*EXERCISE OBJECTIVE*. Which lines of the entries contain the string "weighted"? Copy each of them.

*TASK DATA*.
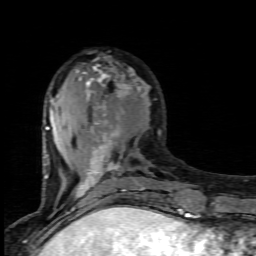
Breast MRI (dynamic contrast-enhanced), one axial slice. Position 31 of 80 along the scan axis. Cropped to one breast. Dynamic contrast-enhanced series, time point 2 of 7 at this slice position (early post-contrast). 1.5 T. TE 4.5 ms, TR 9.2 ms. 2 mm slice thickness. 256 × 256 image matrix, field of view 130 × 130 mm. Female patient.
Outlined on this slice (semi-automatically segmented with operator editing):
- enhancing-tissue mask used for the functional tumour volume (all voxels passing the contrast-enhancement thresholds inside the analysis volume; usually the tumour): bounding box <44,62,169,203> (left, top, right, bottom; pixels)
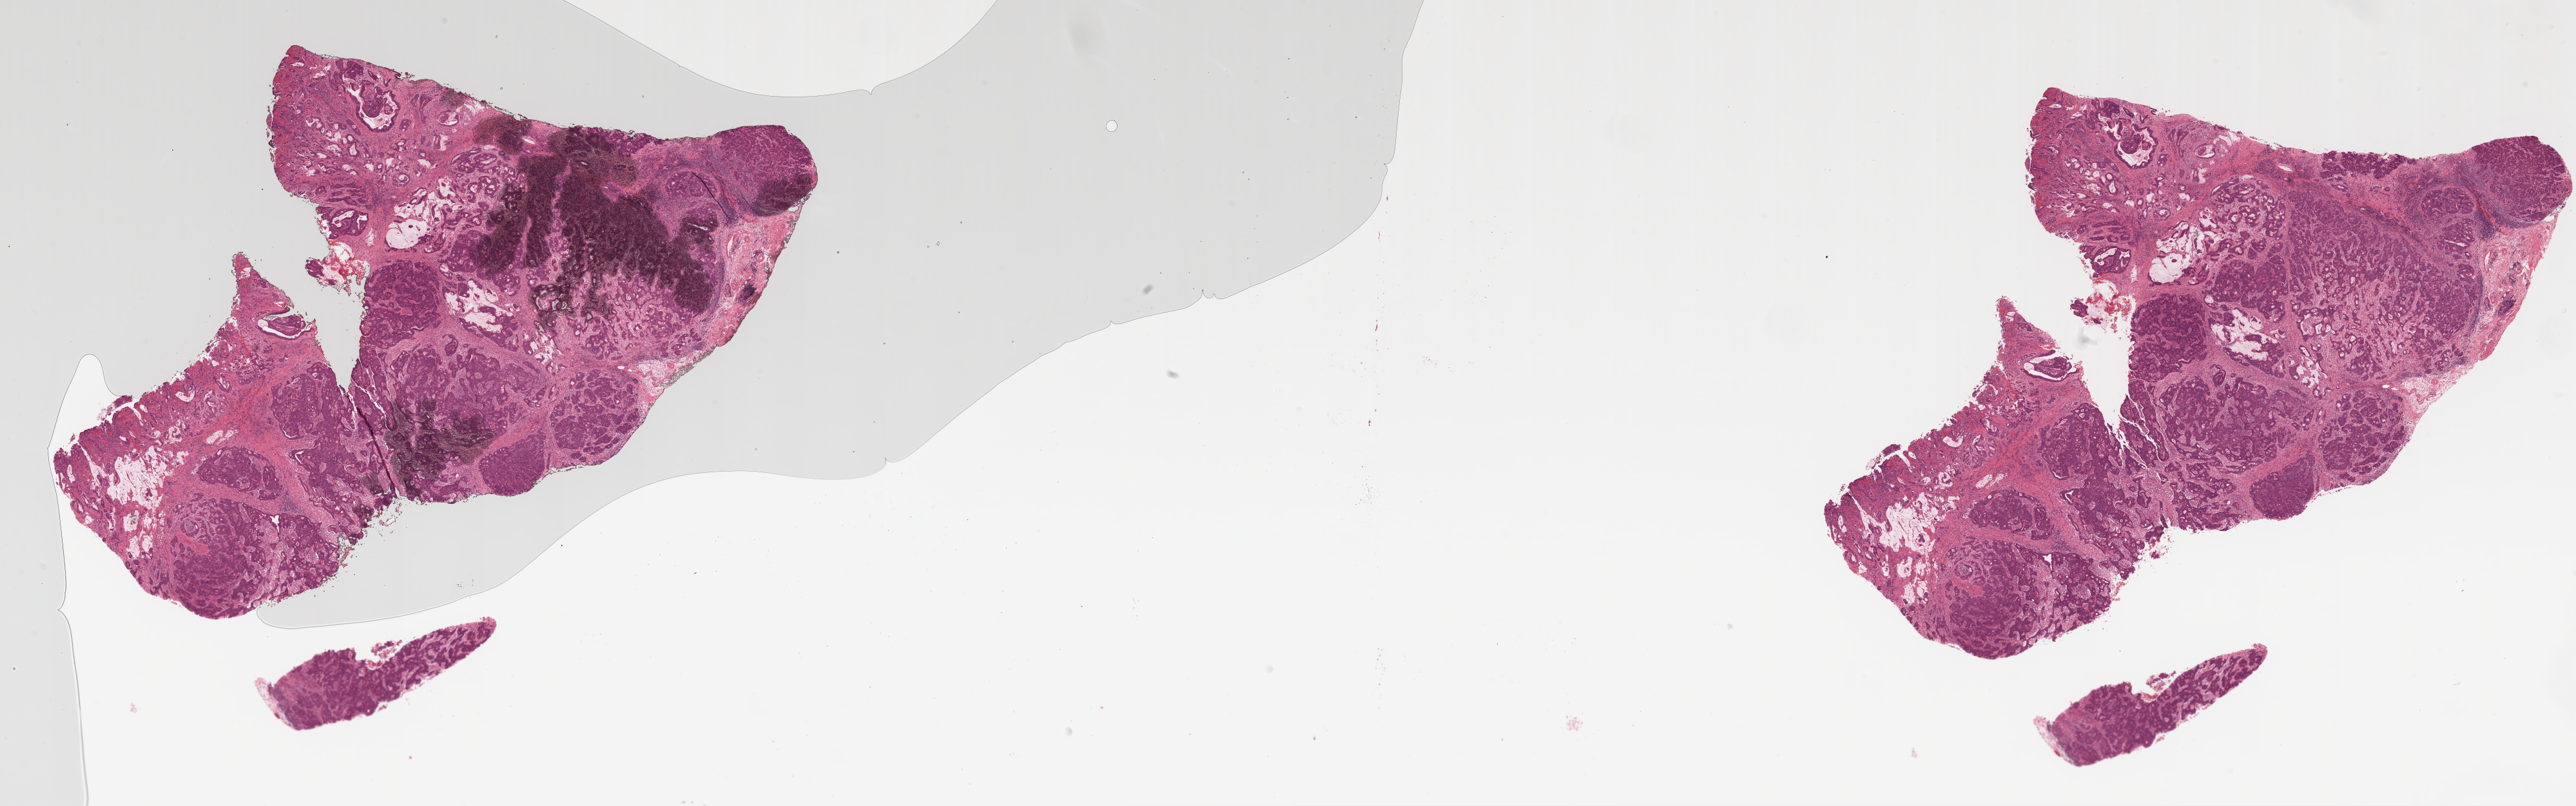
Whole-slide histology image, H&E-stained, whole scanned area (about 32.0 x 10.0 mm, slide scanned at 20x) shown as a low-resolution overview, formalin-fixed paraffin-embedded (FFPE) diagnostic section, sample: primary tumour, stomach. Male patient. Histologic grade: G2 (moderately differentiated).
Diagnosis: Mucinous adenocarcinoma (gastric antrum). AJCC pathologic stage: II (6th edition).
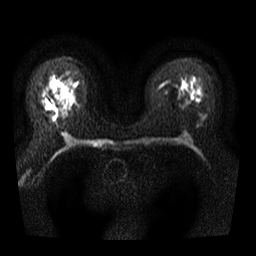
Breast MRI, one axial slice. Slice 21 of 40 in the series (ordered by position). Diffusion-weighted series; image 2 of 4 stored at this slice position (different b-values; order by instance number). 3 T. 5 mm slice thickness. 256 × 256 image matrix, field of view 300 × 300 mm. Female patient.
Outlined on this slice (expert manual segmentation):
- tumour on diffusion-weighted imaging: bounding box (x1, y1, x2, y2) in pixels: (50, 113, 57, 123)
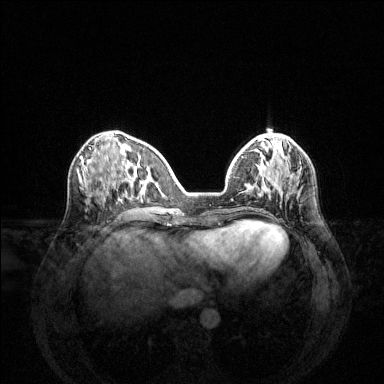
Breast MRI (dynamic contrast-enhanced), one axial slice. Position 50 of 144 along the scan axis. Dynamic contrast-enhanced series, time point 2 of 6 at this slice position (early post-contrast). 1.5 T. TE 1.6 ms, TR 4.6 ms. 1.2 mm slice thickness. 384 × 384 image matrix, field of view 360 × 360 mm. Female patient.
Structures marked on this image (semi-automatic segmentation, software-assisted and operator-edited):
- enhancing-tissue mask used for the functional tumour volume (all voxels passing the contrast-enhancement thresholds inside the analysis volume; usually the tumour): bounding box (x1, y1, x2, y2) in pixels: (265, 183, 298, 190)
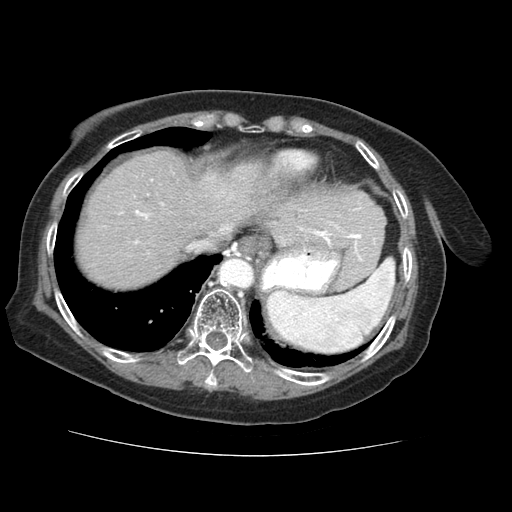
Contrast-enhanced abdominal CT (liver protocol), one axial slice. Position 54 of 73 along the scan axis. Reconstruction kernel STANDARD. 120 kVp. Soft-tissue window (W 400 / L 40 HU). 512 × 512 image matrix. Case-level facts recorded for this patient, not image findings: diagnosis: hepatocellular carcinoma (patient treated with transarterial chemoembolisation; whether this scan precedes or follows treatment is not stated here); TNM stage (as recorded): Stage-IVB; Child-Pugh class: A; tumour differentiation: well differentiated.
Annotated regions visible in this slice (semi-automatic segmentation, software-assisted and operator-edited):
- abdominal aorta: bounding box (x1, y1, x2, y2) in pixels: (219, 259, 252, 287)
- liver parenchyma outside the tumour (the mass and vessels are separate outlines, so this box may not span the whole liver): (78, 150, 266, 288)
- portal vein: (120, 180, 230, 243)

*RESPONSE BOX*.
Breast MRI, one axial slice. Slice 21 of 40 in the series (ordered by position). Diffusion-weighted series; image 2 of 4 stored at this slice position (different b-values; order by instance number). 3 T. 5 mm slice thickness. 256 × 256 image matrix, field of view 300 × 300 mm. Female patient.
- tumour on diffusion-weighted imaging: bounding box (x1, y1, x2, y2) in pixels: (50, 113, 57, 123)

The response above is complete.